JOLENE KEQUAHTOOWAY (she/her) was born and raised in Wolseley, Saskatchewan. Her mother was Anishinaabe and Cree and her father was German. She is the second born of four children. She has two brothers and one sister. At the age of eight she lost her father to a heart attack. At age 11 her mother moved her and her siblings home to Zagime First Nation where at age 13 she then lost her mother to cancer. Her and her siblings were raised by a family from the community. As she continued on in life she graduated high school with honours. In 2000 Jolene started her post secondary education at Saskatchewan Indian Federated College (SIFC). She entered the science field with hopes of becoming a biologist. Her studies were incomplete as she was diagnosed with systemic lupus erythematosus. Although the disease debilitated her for several years she continued studying in the area of biotechnology. Once in full remission from lupus she went on to obtain a business management diploma. Jolene is a nature lover, she enjoys hiking, sightseeing and animal watching. She also loves cooking, baking and hosting dinner parties for friends and family. Among all her passions the one nearest and dearest to her heart is holistic healing of herself and others. She loves reading, writing, studying, researching and sharing the information she has found, which is mainly from self-help and psychology books. She has spent most of her life healing herself through introspection and reflection. Jolene has a goal of writing her biography to share the story of her healing journey in hopes of inspiring others.
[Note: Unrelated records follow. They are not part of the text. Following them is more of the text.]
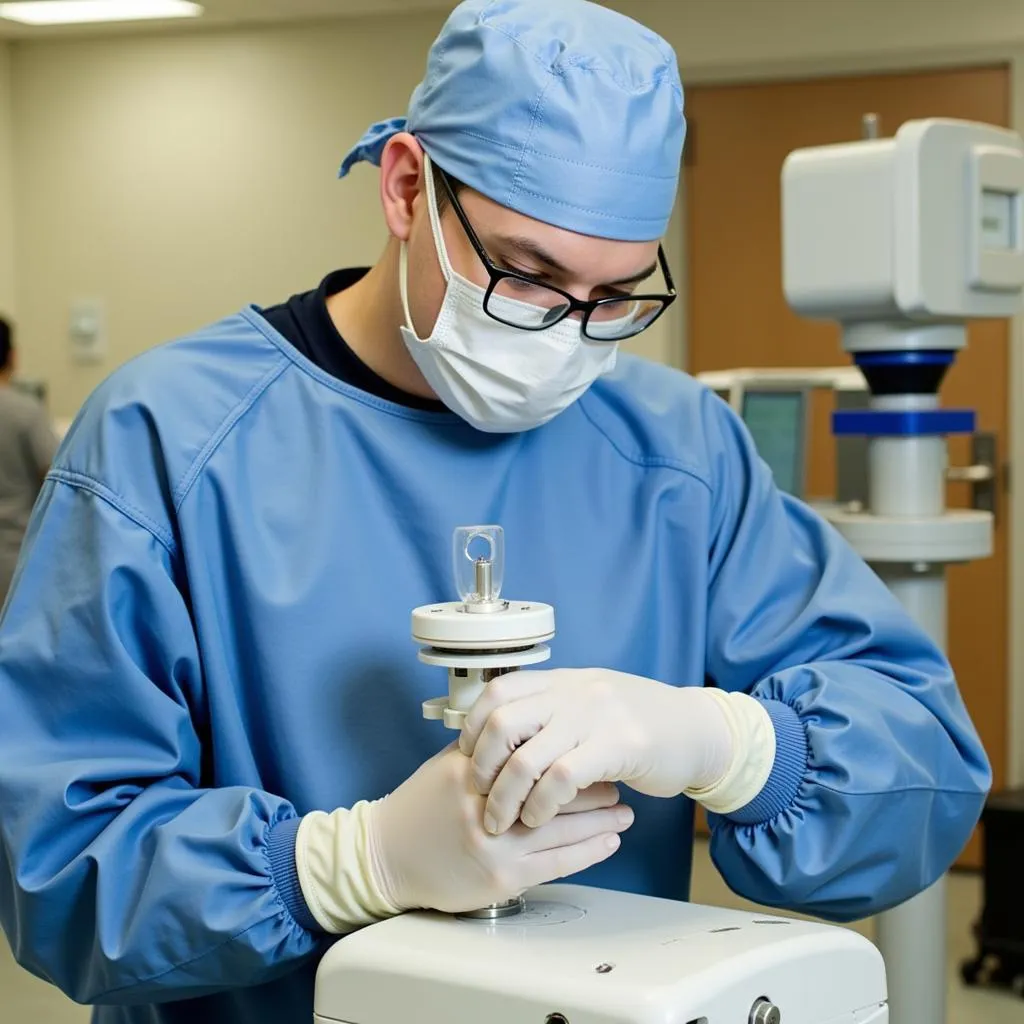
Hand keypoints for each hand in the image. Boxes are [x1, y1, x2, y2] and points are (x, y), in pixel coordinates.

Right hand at [365, 744, 633, 914]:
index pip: (532, 756)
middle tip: (620, 776)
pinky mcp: (501, 880)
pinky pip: (555, 864)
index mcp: (474, 772)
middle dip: (592, 786)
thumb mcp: (448, 766)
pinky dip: (587, 852)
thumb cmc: (420, 808)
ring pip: (561, 829)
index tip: (593, 746)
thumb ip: (488, 750)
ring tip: (625, 811)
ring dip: (600, 820)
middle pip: (553, 791)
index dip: (567, 751)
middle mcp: (486, 807)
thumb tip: (531, 726)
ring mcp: (495, 846)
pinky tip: (609, 842)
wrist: (387, 856)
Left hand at [460, 669, 733, 833]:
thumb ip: (551, 709)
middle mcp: (574, 692)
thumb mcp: (590, 701)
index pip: (498, 691)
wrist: (697, 729)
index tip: (466, 754)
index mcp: (562, 680)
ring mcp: (595, 717)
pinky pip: (562, 778)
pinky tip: (539, 818)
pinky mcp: (618, 746)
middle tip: (478, 792)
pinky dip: (541, 805)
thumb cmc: (641, 722)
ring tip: (502, 820)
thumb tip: (501, 732)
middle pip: (502, 723)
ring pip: (526, 757)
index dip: (473, 725)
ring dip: (506, 797)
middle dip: (481, 765)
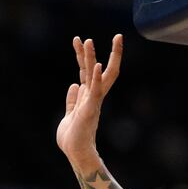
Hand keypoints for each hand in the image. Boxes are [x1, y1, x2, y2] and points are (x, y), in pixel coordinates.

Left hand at [57, 34, 122, 161]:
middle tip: (118, 36)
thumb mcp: (69, 114)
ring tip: (89, 41)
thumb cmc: (73, 137)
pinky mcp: (90, 109)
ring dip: (92, 58)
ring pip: (94, 76)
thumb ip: (72, 100)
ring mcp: (93, 102)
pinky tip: (98, 65)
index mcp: (88, 96)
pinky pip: (96, 91)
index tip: (83, 39)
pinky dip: (98, 78)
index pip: (90, 72)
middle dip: (108, 53)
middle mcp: (93, 96)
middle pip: (101, 69)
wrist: (76, 152)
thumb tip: (74, 85)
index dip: (86, 55)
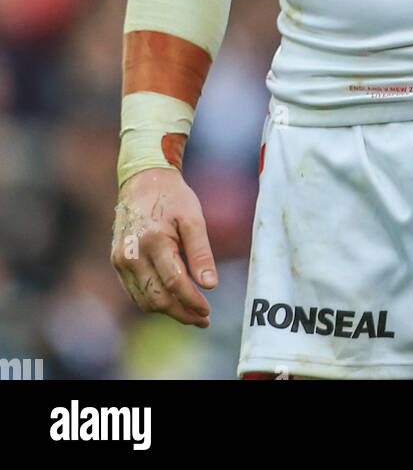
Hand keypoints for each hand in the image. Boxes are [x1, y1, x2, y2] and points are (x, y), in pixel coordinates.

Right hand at [111, 168, 217, 327]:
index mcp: (154, 241)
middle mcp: (132, 254)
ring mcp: (121, 260)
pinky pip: (134, 291)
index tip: (207, 311)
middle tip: (202, 318)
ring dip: (167, 311)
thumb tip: (210, 286)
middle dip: (181, 313)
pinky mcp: (117, 261)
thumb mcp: (193, 218)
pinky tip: (172, 300)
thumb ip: (201, 252)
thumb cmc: (172, 197)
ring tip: (190, 313)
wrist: (143, 180)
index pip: (175, 283)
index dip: (192, 302)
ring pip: (144, 300)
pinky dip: (153, 300)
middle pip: (157, 298)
EMILIE WREN (any pronouns) was born and raised in Regina, Saskatchewan. Currently, she is studying journalism and Indigenous Communication Arts through the University of Regina and First Nations University respectively. Fluent in both English and French, she hopes to pursue print journalism in either language once she has completed school. In addition to her studies, she also writes fiction novels that she plans to publish at some point in her life. She spends her free time reading, gaming, and being used as a scratching post for her cats.